### STUDY QUESTIONS
**1)** In the forum thread below about linking libnvc, transcribe the passage starting at "I suspect as" and ending at "GPU is initialized.".
**2)** Answer these questions from the forum thread below about linking libnvc.
(a) How many CUDA devices are detected with the unchanged Makefile?
(b) What number was given to the issue report that was filed?
(c) What does engineering suggest the PETSc build leave off the link?

### EXERCISE TEXT
*** Begin section ***
Failed CUDA device detection when explicitly linking libnvc

Hello,
I create a further topic on nv compilers (we are going through all the requests/issues received from our CINECA users).
When one explicitly links the libnvc library to an OpenACC code, the CUDA device detection fails and no GPU is used.
As an example, we tried the Linux_ppc64le/22.2/examples/OpenACC/samples/acc_f1.
With the current Makefile, where:

ACCFLAGS = -Minfo -acc $(OPT)

everything works fine, and exporting PGI_ACC_DEBUG=1 we read:

ACC: detected 4 CUDA devices

as expected on our 4 Volta GPUs nodes.

If we add -lnvc to the Makefile ACCFLAGS options we instead obtain:

ACC: device[1] is PGI native

and no GPU is used.
As reported by our users:
“many toolchains will automatically explicitly link against nvc themselves. I ran into this problem, because my self-compiled petsc library (using my self-compiled spack) will always include -lnvc in its automatic addition to linking and compiling to all dependent projects.”

The obvious solution is checking the Makefiles and getting rid of the explicit link, but we wonder what is going on (that is, the libnvc is always linked to the final executable; hence why explicitly linking it results in the failure of the CUDA devices?).

Thanks a lot for your assistance,
Isabella

Hi Isabella,

I suspect as to what’s happening is that the order in which libraries are included in the link can be important. In this case by explicitly adding “-lnvc”, it gets put ahead of the “acc_init” objects. This causes the initialization routines not to used, and hence no GPU is initialized.

Granted because of library dependencies order on the link line, users should probably avoid explicitly adding compiler runtime libraries to their link, but I understand it’s not uncommon, and this user may not have control over this since they are using a third-party package.

I put in an issue report, TPR #31363, and hopefully engineering can find a solution for you.

-Mat

Hi Isabella,

Engineer discussed this but see it as problematic if the compiler were to manipulate user supplied libraries (i.e."-l") since this could cause unexpected behavior.

Hence they considers this a user error and suggests that the PETsc build not include “-lnvc” (or other compiler runtime libraries) on the link.

-Mat
*** End section ***
### PROVIDED INFORMATION
*** Begin section ***
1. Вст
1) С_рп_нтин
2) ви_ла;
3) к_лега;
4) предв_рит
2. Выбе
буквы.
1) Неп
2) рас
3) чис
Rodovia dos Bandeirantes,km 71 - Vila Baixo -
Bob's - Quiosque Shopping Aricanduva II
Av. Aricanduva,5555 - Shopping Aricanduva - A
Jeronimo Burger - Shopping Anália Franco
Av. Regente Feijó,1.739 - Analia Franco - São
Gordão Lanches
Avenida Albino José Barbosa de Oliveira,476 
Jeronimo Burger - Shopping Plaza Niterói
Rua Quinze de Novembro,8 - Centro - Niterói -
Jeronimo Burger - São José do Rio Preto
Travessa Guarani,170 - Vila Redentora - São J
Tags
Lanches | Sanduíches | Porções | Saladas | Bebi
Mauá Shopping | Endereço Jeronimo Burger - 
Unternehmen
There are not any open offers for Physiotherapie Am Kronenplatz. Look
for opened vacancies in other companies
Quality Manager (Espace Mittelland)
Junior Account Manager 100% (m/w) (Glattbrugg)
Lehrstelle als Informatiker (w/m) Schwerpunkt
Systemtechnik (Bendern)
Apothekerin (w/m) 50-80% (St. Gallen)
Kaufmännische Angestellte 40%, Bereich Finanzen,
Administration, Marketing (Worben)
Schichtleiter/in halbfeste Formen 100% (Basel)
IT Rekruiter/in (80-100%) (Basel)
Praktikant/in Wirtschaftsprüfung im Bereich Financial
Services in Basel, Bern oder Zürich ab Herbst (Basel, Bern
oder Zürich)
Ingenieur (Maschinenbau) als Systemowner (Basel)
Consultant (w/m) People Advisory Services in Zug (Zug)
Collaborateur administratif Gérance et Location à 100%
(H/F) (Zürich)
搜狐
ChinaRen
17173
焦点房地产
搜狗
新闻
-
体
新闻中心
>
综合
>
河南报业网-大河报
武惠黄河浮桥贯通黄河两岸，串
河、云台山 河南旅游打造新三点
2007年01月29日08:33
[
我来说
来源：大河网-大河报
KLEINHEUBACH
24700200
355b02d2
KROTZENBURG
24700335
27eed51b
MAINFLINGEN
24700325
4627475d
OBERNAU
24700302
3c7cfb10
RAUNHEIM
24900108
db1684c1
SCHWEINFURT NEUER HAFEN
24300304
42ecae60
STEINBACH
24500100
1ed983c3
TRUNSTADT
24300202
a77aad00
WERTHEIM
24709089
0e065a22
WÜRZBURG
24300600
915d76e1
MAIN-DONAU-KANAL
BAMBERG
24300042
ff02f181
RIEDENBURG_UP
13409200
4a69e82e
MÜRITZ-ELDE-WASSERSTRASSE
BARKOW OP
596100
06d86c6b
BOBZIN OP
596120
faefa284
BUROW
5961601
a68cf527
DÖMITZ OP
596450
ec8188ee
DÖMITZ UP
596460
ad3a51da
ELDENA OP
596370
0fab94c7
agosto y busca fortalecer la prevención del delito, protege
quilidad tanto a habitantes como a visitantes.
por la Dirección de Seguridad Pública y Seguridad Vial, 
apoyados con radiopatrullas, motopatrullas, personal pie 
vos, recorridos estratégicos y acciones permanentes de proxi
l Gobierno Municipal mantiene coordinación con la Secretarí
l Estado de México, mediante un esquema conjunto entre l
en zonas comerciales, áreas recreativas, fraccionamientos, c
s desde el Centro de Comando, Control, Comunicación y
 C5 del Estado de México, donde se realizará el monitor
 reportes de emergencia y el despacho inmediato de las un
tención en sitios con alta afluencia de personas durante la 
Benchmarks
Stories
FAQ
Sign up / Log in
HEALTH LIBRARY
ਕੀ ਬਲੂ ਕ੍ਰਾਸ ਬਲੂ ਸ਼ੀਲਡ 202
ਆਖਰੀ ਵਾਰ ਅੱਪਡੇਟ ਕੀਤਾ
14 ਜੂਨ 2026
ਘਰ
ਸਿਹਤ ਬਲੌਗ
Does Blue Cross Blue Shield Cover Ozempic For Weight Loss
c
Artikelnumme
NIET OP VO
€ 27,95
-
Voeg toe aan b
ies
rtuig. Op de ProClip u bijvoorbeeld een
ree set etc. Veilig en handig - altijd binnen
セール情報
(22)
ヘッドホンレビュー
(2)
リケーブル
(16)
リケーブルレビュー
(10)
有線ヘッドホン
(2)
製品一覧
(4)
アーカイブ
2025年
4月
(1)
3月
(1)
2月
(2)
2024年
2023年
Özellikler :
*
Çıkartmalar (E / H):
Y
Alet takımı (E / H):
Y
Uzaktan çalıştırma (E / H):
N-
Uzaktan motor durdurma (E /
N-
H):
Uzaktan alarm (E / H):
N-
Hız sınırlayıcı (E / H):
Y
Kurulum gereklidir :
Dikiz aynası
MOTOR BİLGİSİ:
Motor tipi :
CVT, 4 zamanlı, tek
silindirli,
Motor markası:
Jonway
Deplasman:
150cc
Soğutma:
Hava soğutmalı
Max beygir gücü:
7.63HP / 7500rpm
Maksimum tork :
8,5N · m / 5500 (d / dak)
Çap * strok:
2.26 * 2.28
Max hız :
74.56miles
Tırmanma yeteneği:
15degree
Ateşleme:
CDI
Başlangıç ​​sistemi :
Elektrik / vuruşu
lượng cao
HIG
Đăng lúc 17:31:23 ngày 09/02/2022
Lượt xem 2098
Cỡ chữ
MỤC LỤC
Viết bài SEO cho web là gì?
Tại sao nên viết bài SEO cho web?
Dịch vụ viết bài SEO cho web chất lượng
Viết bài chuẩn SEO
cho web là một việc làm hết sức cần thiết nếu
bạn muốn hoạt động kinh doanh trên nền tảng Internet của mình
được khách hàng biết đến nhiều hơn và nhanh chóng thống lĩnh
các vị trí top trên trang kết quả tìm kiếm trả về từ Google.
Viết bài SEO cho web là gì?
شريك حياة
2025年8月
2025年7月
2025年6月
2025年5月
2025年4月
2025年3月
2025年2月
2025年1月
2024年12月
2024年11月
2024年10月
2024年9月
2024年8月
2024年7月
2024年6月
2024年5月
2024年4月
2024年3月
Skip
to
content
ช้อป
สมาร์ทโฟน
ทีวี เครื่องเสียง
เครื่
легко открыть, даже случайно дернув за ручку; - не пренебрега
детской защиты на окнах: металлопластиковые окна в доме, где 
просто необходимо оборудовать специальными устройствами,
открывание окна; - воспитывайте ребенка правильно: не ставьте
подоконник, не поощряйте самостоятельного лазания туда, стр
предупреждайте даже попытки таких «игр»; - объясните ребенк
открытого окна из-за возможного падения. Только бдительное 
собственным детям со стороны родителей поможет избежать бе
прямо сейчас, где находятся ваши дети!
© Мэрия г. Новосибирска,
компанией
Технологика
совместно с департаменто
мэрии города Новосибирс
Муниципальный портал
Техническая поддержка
*** End section ***
### OUTPUTS IN ORDER
**1)**
I suspect as to what’s happening is that the order in which libraries are included in the link can be important. In this case by explicitly adding “-lnvc”, it gets put ahead of the “acc_init” objects. This causes the initialization routines not to used, and hence no GPU is initialized.

**2)**
(a) 4
(b) TPR #31363
(c) "-lnvc" (or other compiler runtime libraries)